Nossos olhos se cruzam, a hostilidade evidente nele, mágoa, desprezo e ressentimento. Em mim, desespero por saber o que fiz com o homem que eu amo, a distância e o tempo não foi capaz de me fazer esquecê-lo.

- Primeiro, temos que fazer um novo contrato - pigarro a garganta, para desfazer o nó e disfarçar a emoção. -, com as empresas franqueadoras, deixar de cobrar a renovação de franquia.

- E por que? - ele pergunta.

- Hoje não agimos mais com essa cobrança - Guedes se antecipa. - É um incentivo para as franqueadoras continuarem com o contrato.

Tentando recuperar o autocontrole e fazer as pernas pararem de mexer, pego uma pasta de documentos, mas não evito o tremor das mãos.

- A empresa anterior estava cobrando uma taxa abusiva - completo a explicação, entregando um relatório para ele e Sílvia. - Além de não repassar para o seu pai a rentabilidade, esses valores eram maquiados.

- Heloísa é ótima nisso. - fala Filipe.

- Eu alertei seu pai, sobre isso, recebi algumas reclamações de que taxas estavam sendo cobradas em um contrato adicional.

- Meu pai vai perder dinheiro com um novo contrato - Ele curva o corpo sobre a mesa e fala com desdém. - Dinheiro, Heloísa, que ele trabalhou para ter.

- Seu pai exigiu atenção máxima às franquias - respondo olhando para ele, em geral mantenho um controle nestes tipos de reunião, mas não é qualquer cliente na minha frente. - Caso fosse preciso, assumiria o prejuízo.

Por um instante, ele apenas me encara.
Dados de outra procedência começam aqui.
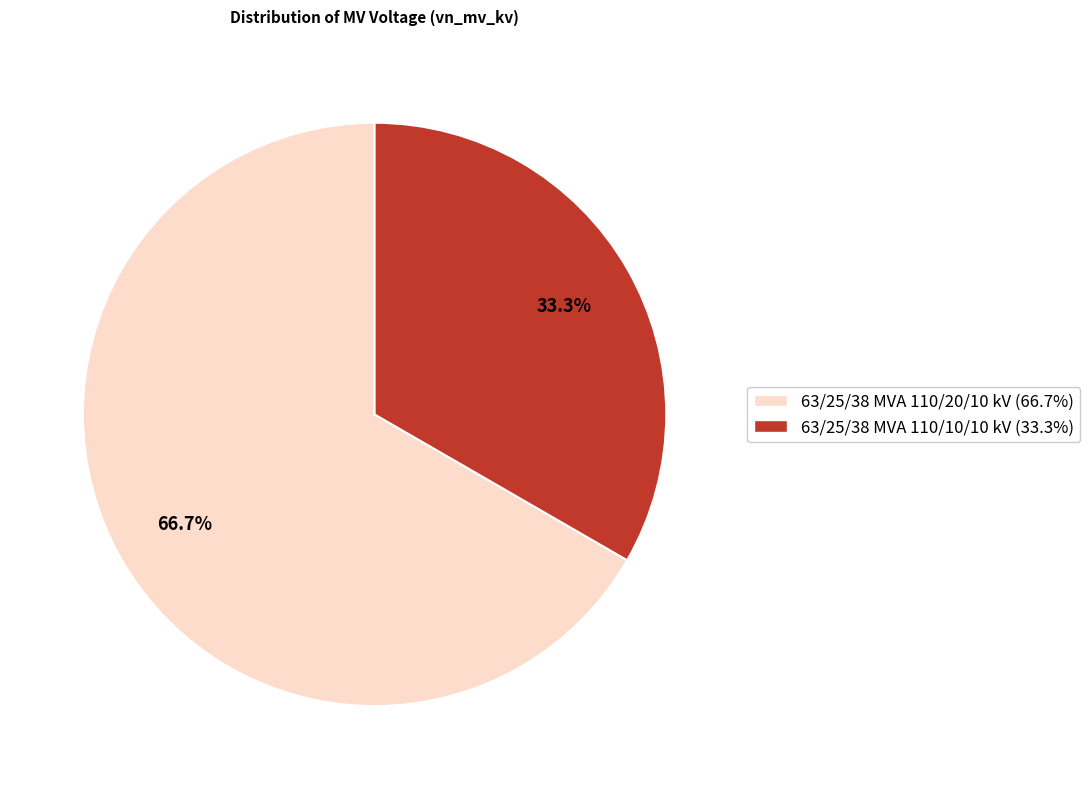

True or false: 63/25/38 MVA 110/20/10 kV accounts for 67% of the total.

True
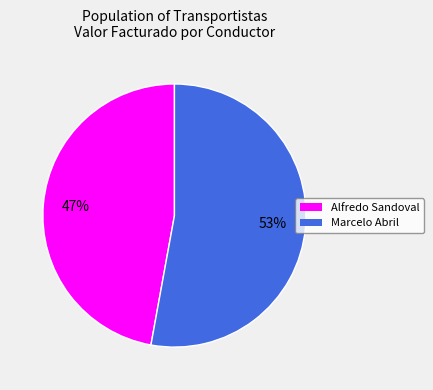

To the nearest percent, what is the difference between the largest and smallest slice percentages?

6%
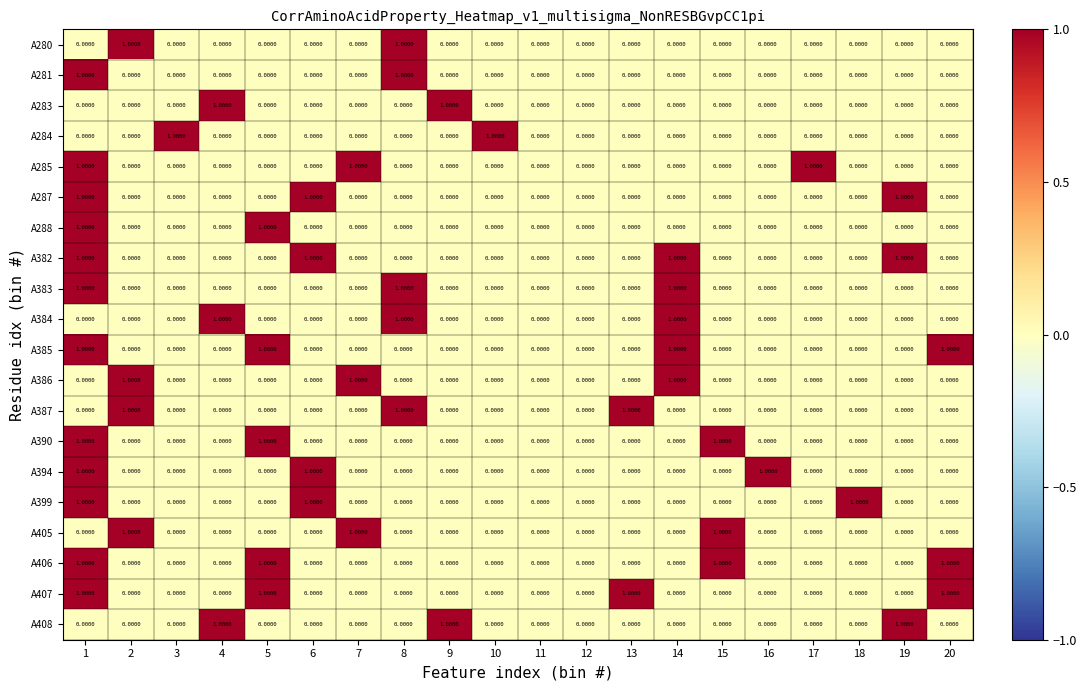

How many distinct data groups are displayed?

20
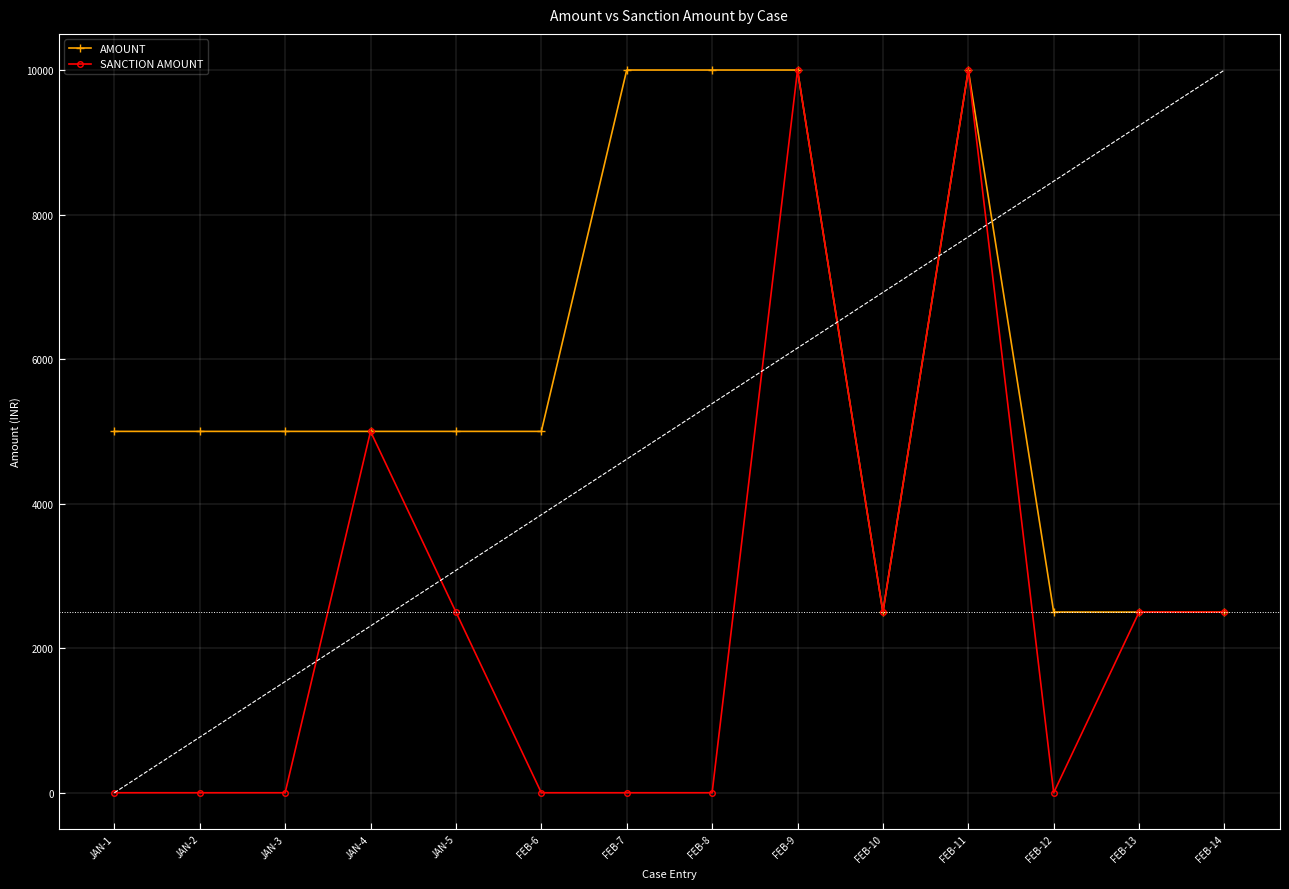

How many values in SANCTION AMOUNT are above zero?

7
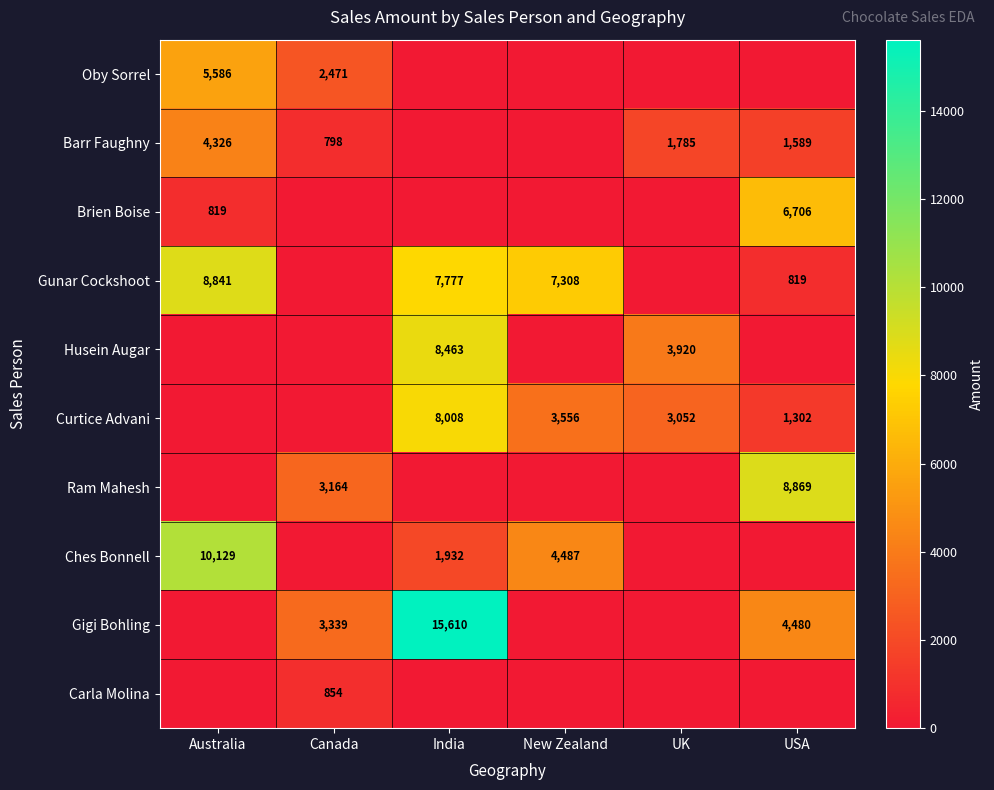

Which has a higher value, India or New Zealand?

India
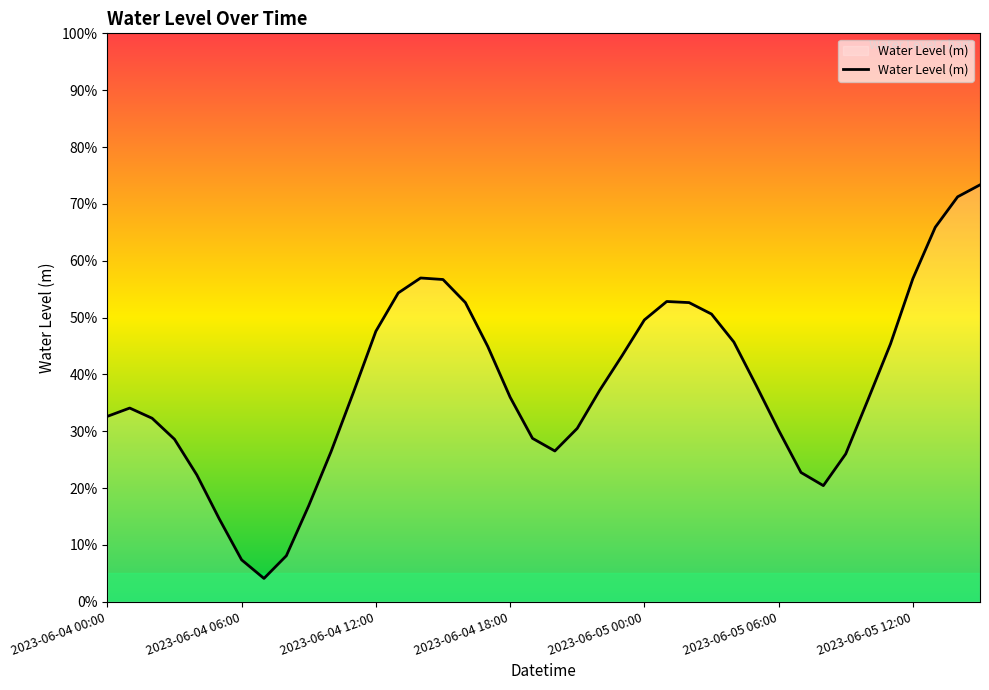

What is the label of the 11th point from the left?

10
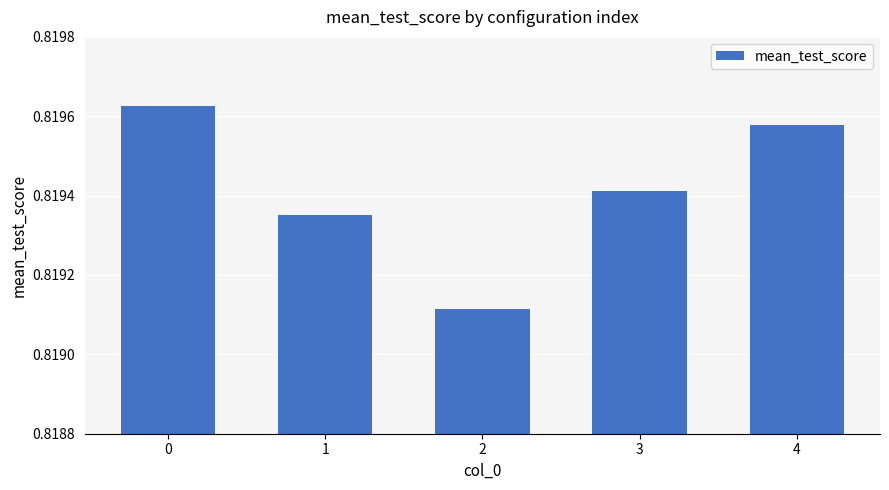

The chart shows a value of 0.2 at 4. True or false?

False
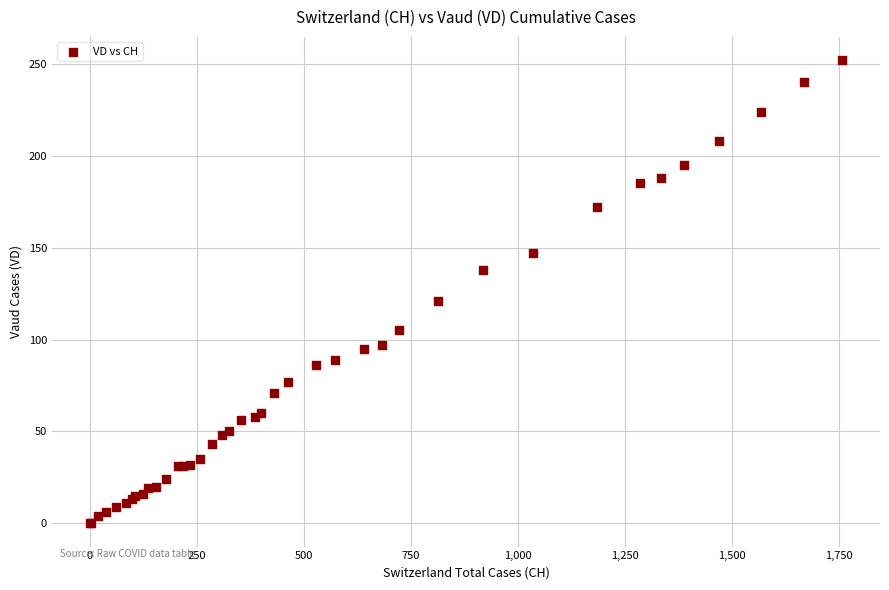

What Y value in the scatter plot is closest to 126?

121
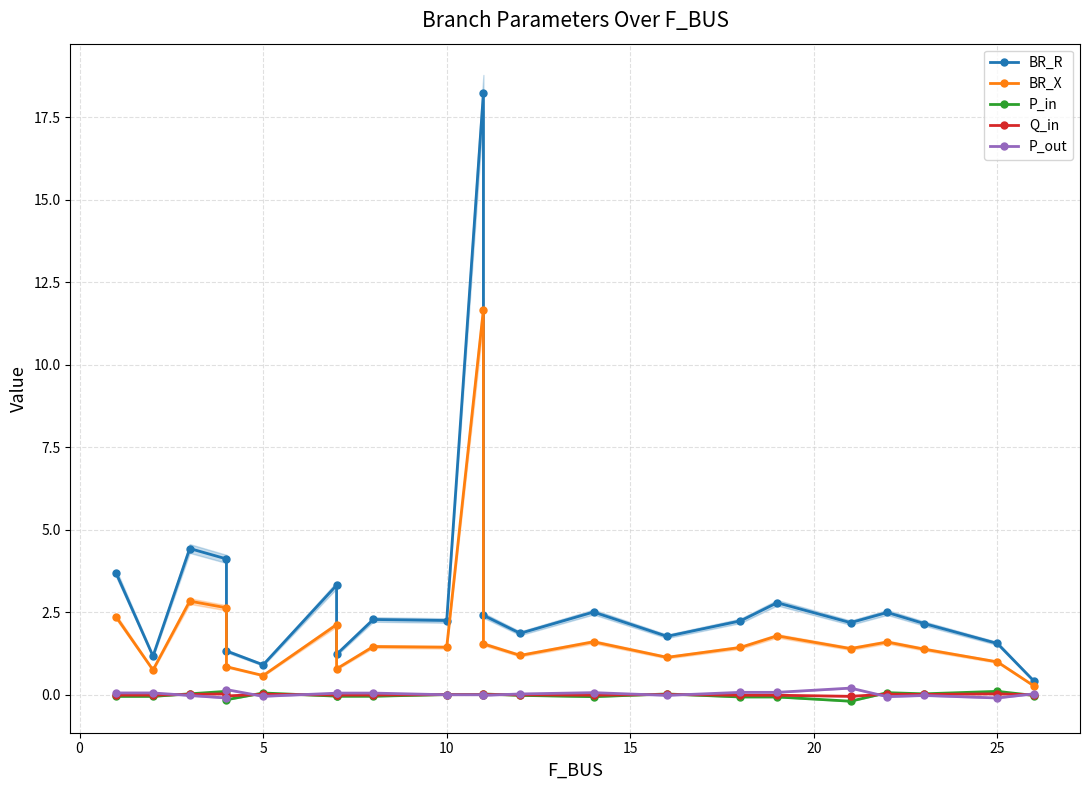

How many interior local valleys does the P_in series have?

8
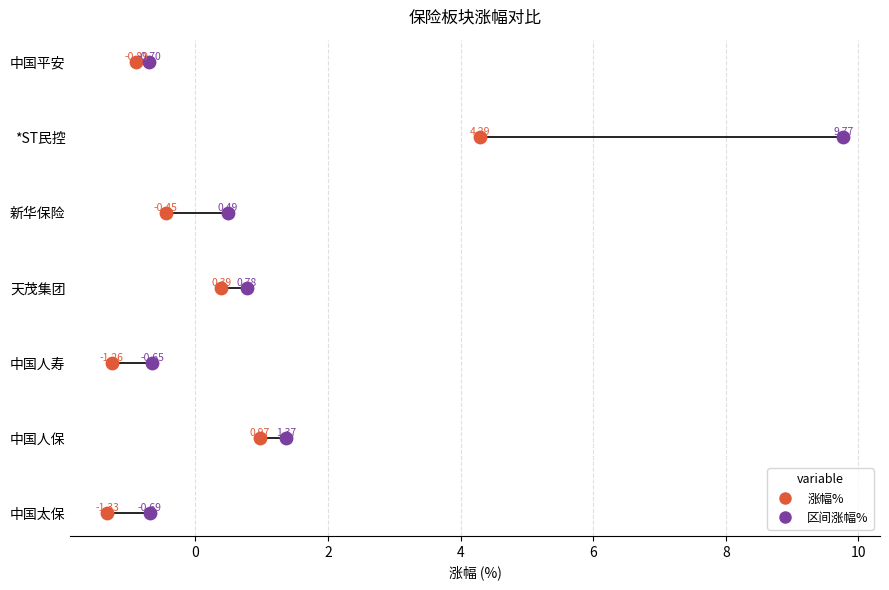

Which series contains the lowest Y value?

涨幅%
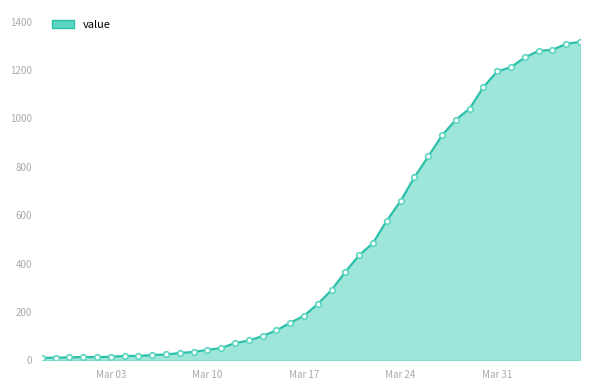

What is the difference between the maximum and minimum values?

1307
Não consigo sustentar o seu olhar. Respira Heloísa - Ordeno - não olhe para ele. Endireito os ombros, o choque inicial, cedeu lugar ao orgulho.

- Ele também deseja renovação da marca, mas não é coisa que se possa fazer de uma hora para outra, minha equipe precisa fazer uma pesquisa de campo, a Roval oferece um serviço de Marketing, o que pode diminuir custos, além de todo o material usado nas campanhas.

- Alberto não quer mudar o amarelo. - fala Sílvia.

Peço que Filipe explique suas ideias de designer, ganho tempo para respirar e organizar os pensamentos, disfarço que estou lendo, enquanto o diretor de campo também fala que será preciso visitar a loja.